1991年5月、前立腺癌のため、千葉県がんセンターに入院する[16]。
1992年1月に政治活動を再開する。抗がん剤で髪の毛が抜け落ちたためにかつらをつけたところ、支持者や母親にも当人と気付かれなかった[17]。1993年の第40回衆議院議員総選挙で落選。
1995年4月23日の成田市長選に以下の「成田市政に対する約束」を掲げて立候補して、小林攻を469票の僅差で破り、当選[18]。
1999年4月の成田市長選挙でも再当選して2期務めた。2002年10月に大腸癌で入院する[19]。
2003年3月5日、空港周辺11市町村の合併による「大成田市」構想が市議会で否決されたことを受け、引責辞任した[20]。
2010年からは、「門前町成田を創る会」を発足させ、市民運動を行っていた。
千葉県北総中小企業労務協会・代表理事の会長も務めた[21]。
2017年5月20日、大腸癌のため千葉県南房総市の病院で死去[22]。84歳没。死没日をもって旭日重光章追贈、正四位に叙される[2]。
小川は、空港問題発生当初、社会党県議としてオルグを現地に送り込み、反対同盟の結成や一坪共有地運動を主導するなどして、富里・八街及び成田・芝山の新東京国際空港(現成田国際空港)反対運動を支援していた。そのため闘争初期の反対派の間では、どこの反対同盟員の家にも小川の写真が置かれ[23]、農家の後継者の仲人や子供の命名を頼まれる程の人気であった[24]。
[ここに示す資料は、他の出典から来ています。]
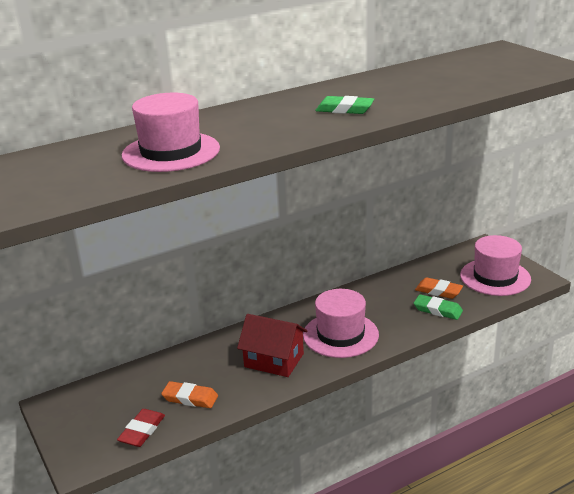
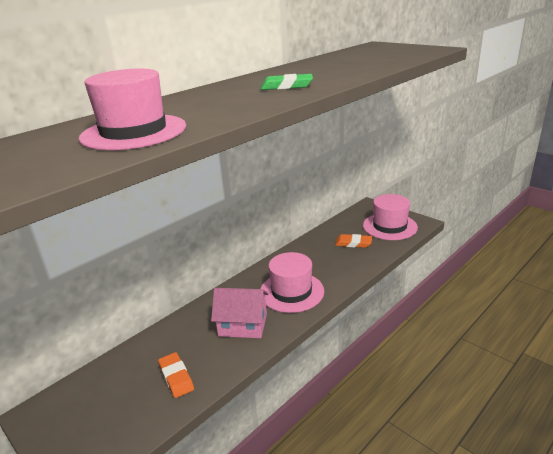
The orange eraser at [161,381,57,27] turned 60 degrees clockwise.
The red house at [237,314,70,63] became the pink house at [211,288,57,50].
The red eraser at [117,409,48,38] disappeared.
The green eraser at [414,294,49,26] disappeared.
小川は1987年まで一坪共有地を保有し[25]、一坪運動での国会議員最後の地主であったが、開港後は対話による解決に尽力した[26]。なお、小川は一坪共有地を旧地主に返上しているが、その人物は返上の3週間後に土地を新東京国際空港公団に売却している[23]。また、党や労働組合に働きかけて一坪共有地の解消手続きを推進した[16]。このことは自民党議員からも「おい、一坪どうなった」と冷やかされたが、「新幹線の予定地を買い占めて、もうけるような人とは違うよ」とやり返している[16]。小川が所有していた一坪共有地には革労協の拠点「木の根団結砦」の敷地も含まれる[25]。
1967年1月10日に開かれた空港建設の公聴会で反対の立場から公述を行い、開港に際しては「(公聴会で)私は内陸空港のもつ欠陥を強く指摘したが、11年後の現在もそれは変わっていない。数年後には成田空港の移転が問題になるだろう」と述べていた小川であったが[27]、成田市長就任後は成田空港を生かした地域発展を目指し、B滑走路建設に向けて反対派の説得に回った[28][29]。小川はこの心境の変化について、「中途半端な空港と共存する故郷の姿は見ていられなかった」としている[30]。
小川の取り組みについては、「空港問題に気丈に向き合う中で、反対闘争の収束に大きく貢献した。[26]」との関係者の評価がある一方で、反対同盟北原派や中核派からは裏切りであるとして非難の対象となっていた[23][31]。